TASK:
Your reply should be the entries, output word for word, with each picture omitted.
───── EXCERPTED DATA ─────
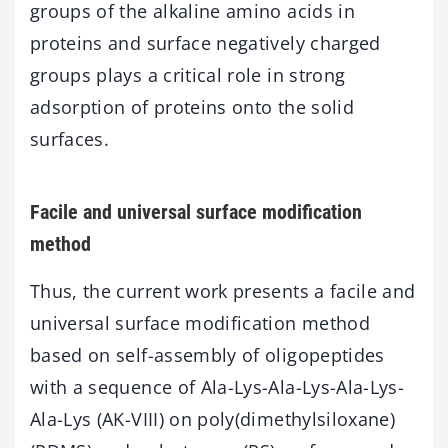
groups of the alkaline amino acids in
proteins and surface negatively charged
groups plays a critical role in strong
adsorption of proteins onto the solid
surfaces.
Facile and universal surface modification
method
Thus, the current work presents a facile and
universal surface modification method
based on self-assembly of oligopeptides
with a sequence of Ala-Lys-Ala-Lys-Ala-Lys-
Ala-Lys (AK-VIII) on poly(dimethylsiloxane)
─────
TASK RESULT:
groups of the alkaline amino acids in
proteins and surface negatively charged
groups plays a critical role in strong
adsorption of proteins onto the solid
surfaces.
Facile and universal surface modification
method
Thus, the current work presents a facile and
universal surface modification method
based on self-assembly of oligopeptides
with a sequence of Ala-Lys-Ala-Lys-Ala-Lys-
Ala-Lys (AK-VIII) on poly(dimethylsiloxane)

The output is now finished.